Computerworld staffers were sent Brands Direct spam in December and January. The emails, offering one-day discounts on selected products as part of a "back to school" marketing campaign, contained no phone number for contacting Brand Direct. A search of the whois database included a phone number that was disconnected.
However, Computerworld checked the registration details for kliksend.com, a domain name referenced in the message headers of the spam. That domain is registered to Mark Mahony, and the Auckland phone number given for him is working.
The person answering the phone gave his name as Mark Cook and confirmed that the number went to Brands Direct. Cook denies that Mark Mahony is involved in the business any longer, claiming Mahony had gone blind last year. Computerworld asked to speak to the new proprietor of the business, but Cook said that “he is not sure if he wants to talk" to Computerworld.
Cook, who says he is only an employee on the sales desk, denies that Brands Direct had been spamming, although he could not explain how Computerworld staffers had ended up on the kliksend mailing database, which Cook states has been operating for two years. Cook says "As a responsible company we do not support spamming practices. We have a strict policy of removing email addresses immediately upon request". An emailed request to Cook asking for evidence of opt-in to the email messages went unanswered. Cook says he defines spam as: "spamming is when people are sent serial emails without appropriate unsubscribe functions".

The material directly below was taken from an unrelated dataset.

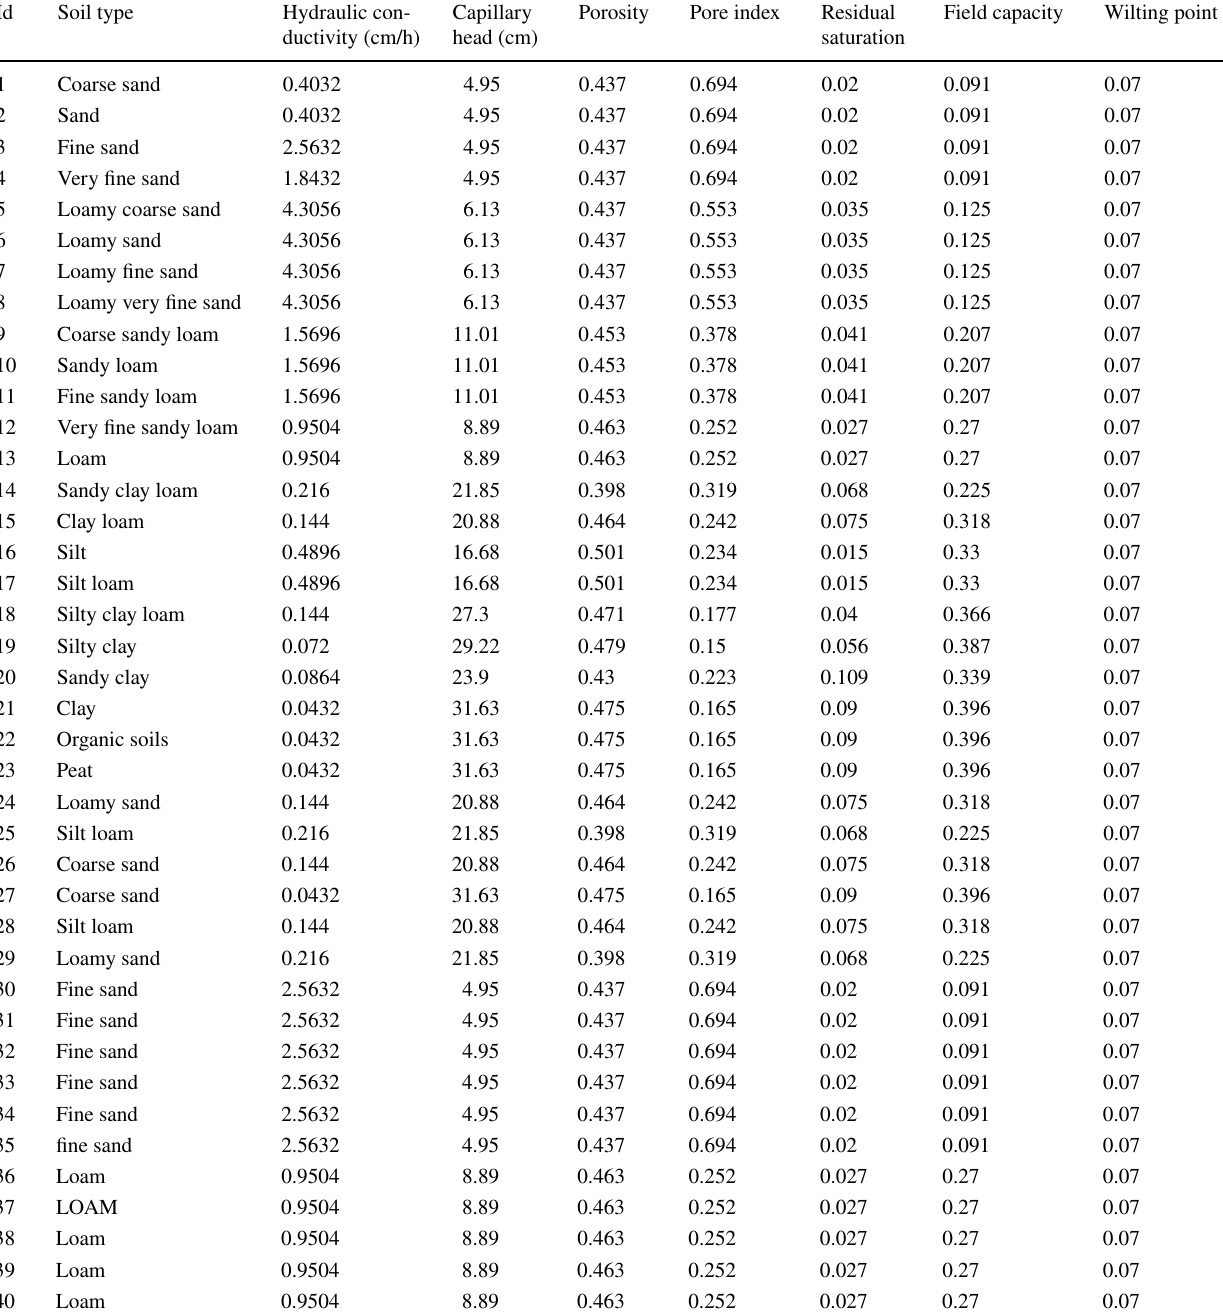
Table 2 Mapping table values in GSSHA model to use in Green-Ampt model based on Fig. 12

TelstraClear doesn't agree. Its acceptable use policy says spamming is: "the sending of unsolicited email" and also "the sending of mass commercial email" in a manner that is "likely to annoy" users.
TelstraClear’s abuse desk says it disconnected Brands Direct In December for violating the ISP’s acceptable usage policy. However, TelstraClear is still hosting the DNS and email for Brands Direct’s domain. Asked why Brands Direct had moved its website to a US hosting service from TelstraClear, Cook says “it’s much cheaper” and denies it was prompted by spam complaints.
Mahony came to prominence in the late 1990s with his involvement in the spectacular failures of Cost Club and Best Buy - local PC assemblers that went to the wall owing over a million dollars.
The Cost Club collapse led to an investigation by the Auckland police fraud squad, but no charges were laid.
In March last year, the New Zealand Herald reported that Mark Mahony had set up Brands Direct as an online retailer. Brands Direct was not registered as a company however, but managed through Web Holdings Ltd of which Mahony is still the director, according to the Companies Office.
Brands Direct sells computers and related peripherals over the web, including well-known brands such as IBM, Hewlett-Packard, Xerox and Microsoft, which it purchases from distributors such as Tech Pacific when customers place orders.
Legislation defining and outlawing spam is set to be introduced in Parliament later this year.